Tuesday, February 4, 2020

Day 27 Tuesday February 4

lot of this sort of thing today
fireplace in the ruins of Fort Lancaster


Cloudy, windy and cold in the morning at Hueco Tanks. Got out of there, backtracked to eastern edge of El Paso and by 10 or 11 had lunch at Tiger Truck Plaza where the food was good, the ladies friendly and serious especially the one sweeping the dust off the 100 feet of porch, but the setup was odd, the gifts in the sprawling gift area odd the woman sweeping and sweeping odd. All in all a good lunch stop except no propane even though there was a propane refill station all in seeming good order. Got propane later at Flying J Truck World but even there the tech conflated the woman's gas ahead of us with ours, but it was a win because I snagged a bag of fritos and a can of jalapeno cheese dip in the transaction. S driving again so she got tried of it and got us a room only 87 miles away in Ozona at America's Best Value Inn there and proceeded to try to get her nails done but no dice cause she returned and said something about at least it was a walk. Just before Ozona we took the Fort Lancaster scenic loop and did see the remains of the fort but other than the double rainbow which we could have seen from the interstate, it wasn't really super scenic. There was a near ghost town called Stafford. S says Ozona is heading down hill as well so we will make a dinner in the van parked just outside our room here at ABVI. Cold front is coming in.

Day 26 Monday February 3



The Duck - an important landmark on the secret map to the Kiva

5000 year old rock painting of Jerry Garcia
two more from the Cave Kiva at Hueco Tanks
entrance to Cave Kiva - crawl and roll starting at S's pack


It started like any other day on the road, but after a while S drives and I hide in the way back. S drove well and even in the way back, where it is ruffer than the front because of the dual wheels and the stiff suspension or something, it was pretty smooth all in all and I stayed and played with the phone until we began to enter El Paso. From the nearer back it looked like a megacity on Mars, a city state. Has its own army. Fort Bliss goes on forever and has enough stuff to take over say another city state like Houston or New Orleans. Every thing is tan. But it is the freeway system that most impressed me in the near back - incised images in muted reds and browns, sweeping entangled interchanges, 12 lanes each way all new, all finished, no stains, no trash.

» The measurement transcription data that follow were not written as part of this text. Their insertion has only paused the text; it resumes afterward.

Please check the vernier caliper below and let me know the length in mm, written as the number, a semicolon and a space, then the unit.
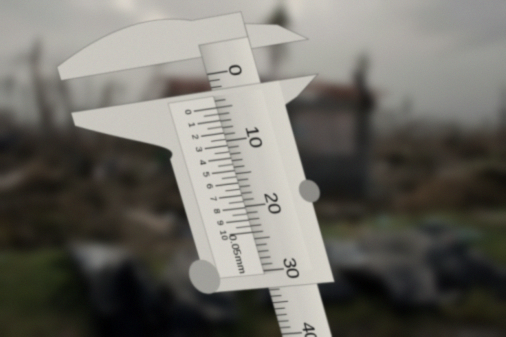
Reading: 5.0; mm
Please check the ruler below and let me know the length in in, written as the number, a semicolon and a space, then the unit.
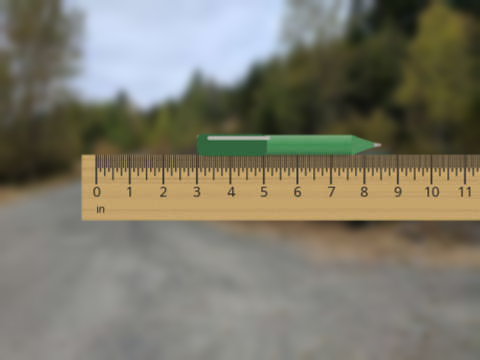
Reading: 5.5; in
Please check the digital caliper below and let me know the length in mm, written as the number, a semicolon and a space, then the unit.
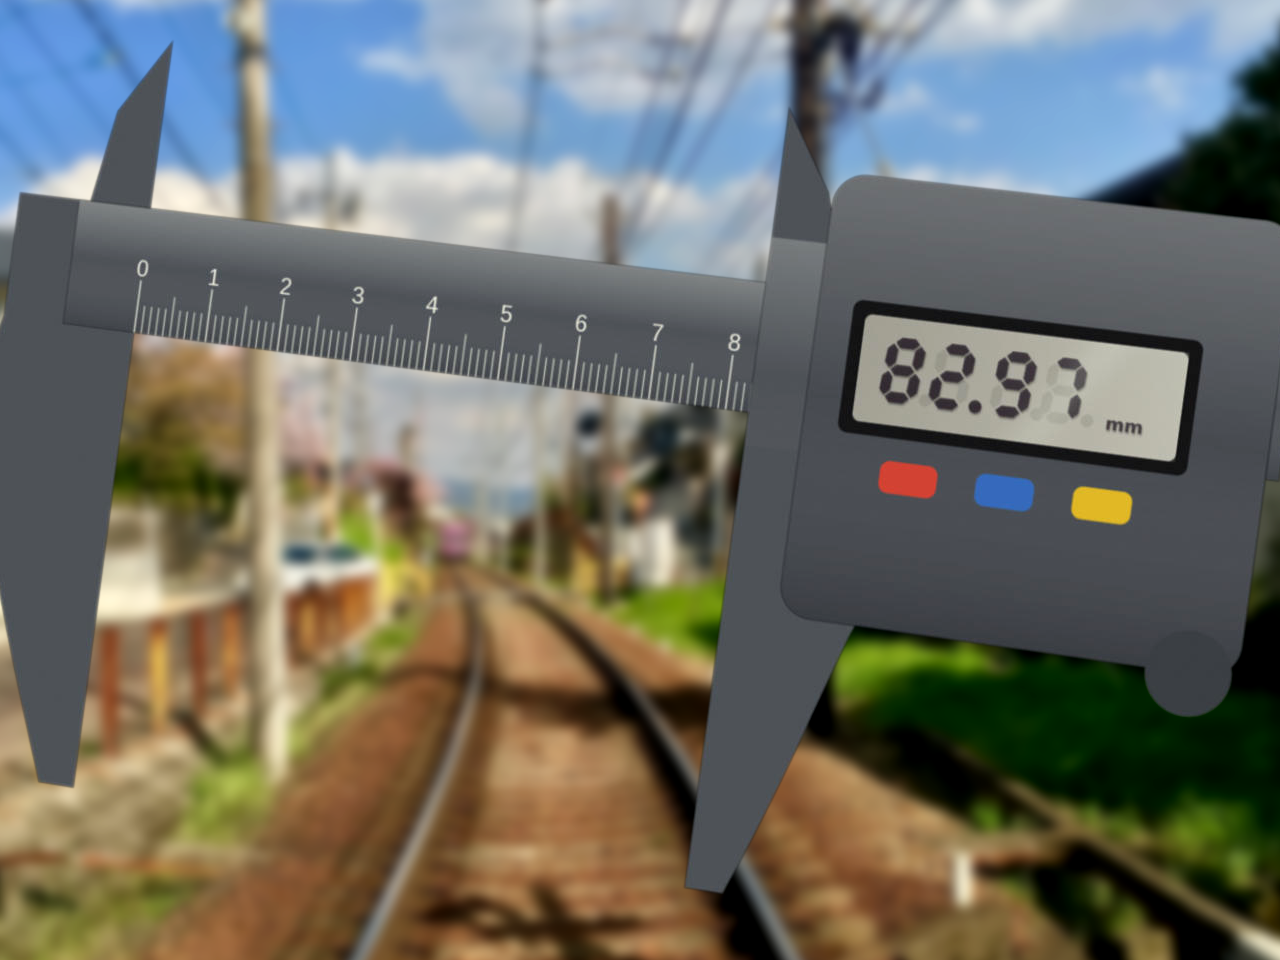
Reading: 82.97; mm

Actually it all started with the free breakfast at the Hampton. But that was not so hot but the staff was friendly as were the three cops. The highlight was ending up at the Hueco Tanks State Park out east of El Paso 30 miles. Have to sort of apply to get into this place and have an indoctrination in a private room at the old ranch house, and get a card to carry with you at all times, and shut the gate to the campground behind you and finally turn in your drivers license to get a secret map of the route to the Cave Kiva. And that’s okay. We eventually found our way to the Kiva and crawled in with 5 or 6 20 year old rock climbers and it was all close encounters with ancient red and yellow rock paintings that were done 5000 years ago by some Jornada Mogollon tribesman but looked like Banksy. The wind again, the lentils again, the G&T’s.